- [Task statement]:
Extract, verbatim, all lines starting at the one containing "function reg[11:0] frame(input" and ending with the final line of the listing, and no others.

- [Supplied material]:
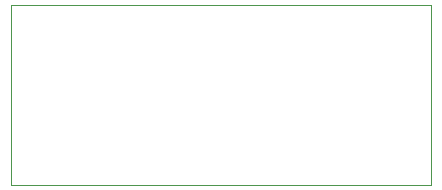
<source format=gbr>
G04 (created by PCBNEW (2013-jul-07)-stable) date Thu 09 Jan 2014 04:23:31 AM EST*
%MOIN*%
G04 Gerber Fmt 3.4, Leading zero omitted, Abs format*
%FSLAX34Y34*%
G01*
G70*
G90*
G04 APERTURE LIST*
%ADD10C,0.00590551*%
%ADD11C,0.00393701*%
G04 APERTURE END LIST*
G54D10*
G54D11*
X88000Y-62500D02*
X74000Y-62500D01*
X74000Y-56500D02*
X88000Y-56500D01*
X88000Y-62500D02*
X88000Y-56500D01*
X74000Y-56500D02*
X74000Y-62500D01*
M02*

</source>
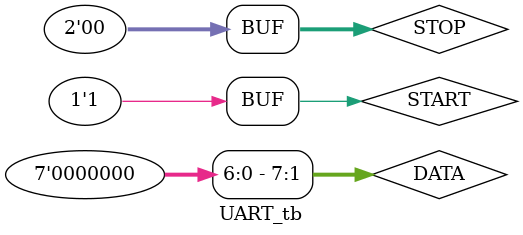
<source format=v>
module UART(
            input START,
            input [7:0]DATA,
            input PARITY,
            input [1:0]STOP,
            output [11:0]FRAME
            );
function reg[11:0] frame(input START,input [7:0]DATA,input PARITY,input [1:0]STOP);
        // frame={START,DATA,PARITY,STOP};
        frame[11]=START;
        frame[10:3]=DATA;
        frame[2]=PARITY;
        frame[1:0]=STOP;
endfunction

always @(*)
FRAME=frame(START,DATA,PARITY,STOP);

endmodule

//taetsbnech
module UART_tb();
     reg START;
     reg [7:0]DATA;
     reg PARITY;
     reg [1:0]STOP;
     wire [11:0]FRAME;

     //instantiation
     UART U1(START,DATA,PARITY,STOP,FRAME);

     initial
     begin
     START=1;DATA=$random;PARITY=^DATA;STOP=0;#10;
     DATA=$random;PARITY=^DATA;#10;
     DATA=$random;PARITY=^DATA;#10;
     DATA=$random;PARITY=^DATA;#10;
     DATA=$random;PARITY=^DATA;#10;

     end
     initial
     $monitor("START=%B DATA=%B PARITY=%B STOP=%B TIME=%t",START,DATA,PARITY,STOP,$time);
     endmodule
         

</source>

- [Final answer]:
function reg[11:0] frame(input START,input [7:0]DATA,input PARITY,input [1:0]STOP);
        // frame={START,DATA,PARITY,STOP};
        frame[11]=START;
        frame[10:3]=DATA;
        frame[2]=PARITY;
        frame[1:0]=STOP;
endfunction

always @(*)
FRAME=frame(START,DATA,PARITY,STOP);

endmodule

//taetsbnech
module UART_tb();
     reg START;
     reg [7:0]DATA;
     reg PARITY;
     reg [1:0]STOP;
     wire [11:0]FRAME;

     //instantiation
     UART U1(START,DATA,PARITY,STOP,FRAME);

     initial
     begin
     START=1;DATA=$random;PARITY=^DATA;STOP=0;#10;
     DATA=$random;PARITY=^DATA;#10;
     DATA=$random;PARITY=^DATA;#10;
     DATA=$random;PARITY=^DATA;#10;
     DATA=$random;PARITY=^DATA;#10;

     end
     initial
     $monitor("START=%B DATA=%B PARITY=%B STOP=%B TIME=%t",START,DATA,PARITY,STOP,$time);
     endmodule
         

</source>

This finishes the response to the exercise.